A Bitter Pill

The tone of the debate over healthcare reform in Congress was predictably partisan.  But the tone of the public discourse over healthcare costs is taking a different, more visceral, and frankly darker tone.  If you haven’t yet read the recent cover story called “Bitter Pill Why Medical Bills Are Killing Us,”, I urge you to do so.  (If, like me, you get most of your news from The Daily Show with Jon Stewart, you can watch the interview with the author, Steven Brill.)  It’s not so much because of its original insights (you probably already realized a lot of what is reported), or because it is so factually accurate (a little more on that below).  But the article is a stark reflection of how the majority of Americans view the absence of value in our healthcare system.

The 38-page article documents the stories of six people’s medical bills, the associated sticker shock, and the apparent arbitrariness and irrationality of charges and payments for medical supplies and services.  As I read the article I found myself getting a bit defensive.  Don’t people understand about the need to subsidize care for uninsured or underinsured patients?  How can they complain about salaries in the healthcare field – have they seen what people on Wall Street get paid?  And, as documented by others (e.g., Joanne Conroy in the Huffington Post), some of the facts are a bit distorted.

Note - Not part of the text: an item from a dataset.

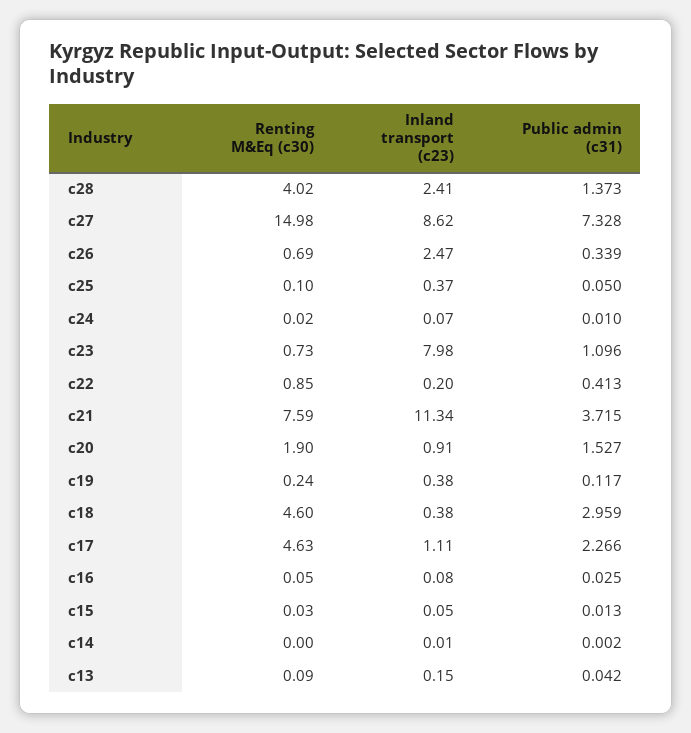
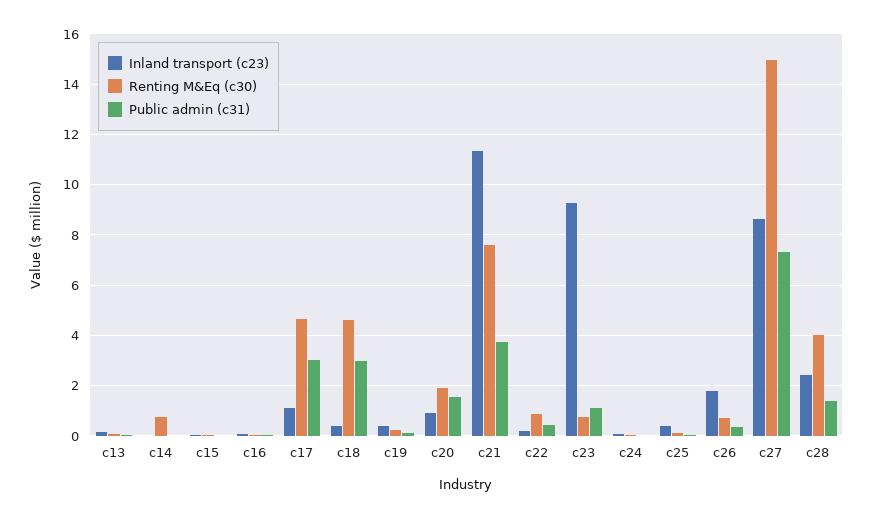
Inland transport (c23), c26: 2.47 -> 1.75
Inland transport (c23), c23: 7.98 -> 9.25
Public admin (c31), c17: 2.266 -> 3
Renting M&Eq (c30), c14: 0 -> 0.75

But in broad strokes, this article makes a case that many others have made before – healthcare in this country is very expensive, and while some of it is because we utilize a lot of it, much of the reason is that hospitals and medications and tests and yes, physicians, cost a lot.  A recent blog in the Washington Post called health care prices “ludicrous.”  And as healthcare consumes an increasing and unsustainable portion of our economy, and individuals find they can’t afford the care they need, there is going to be a backlash.  We can rationalize and explain, but more and more people are just fed up.  This is why we all need to read and pay attention to this article; what I sensed was anger, more than anything else.  I’ve heard that anger in some of our families who complain about their bills.  I’ve heard it in conversations at parties.  I’ve heard it from business leaders talking about their healthcare costs.  I’ve heard it among commentators both serious and comic (Jon Stewart was in rare form about this).  To those who wonder if all the talk about change in the healthcare system is overwrought, and think it will all blow over in a few years like HMOs did in the 1990s, I would say this feels very different.  If we want to play a meaningful role or even drive the reforms, we need to acknowledge the passion, the frustration, the rage, before it is turned on us.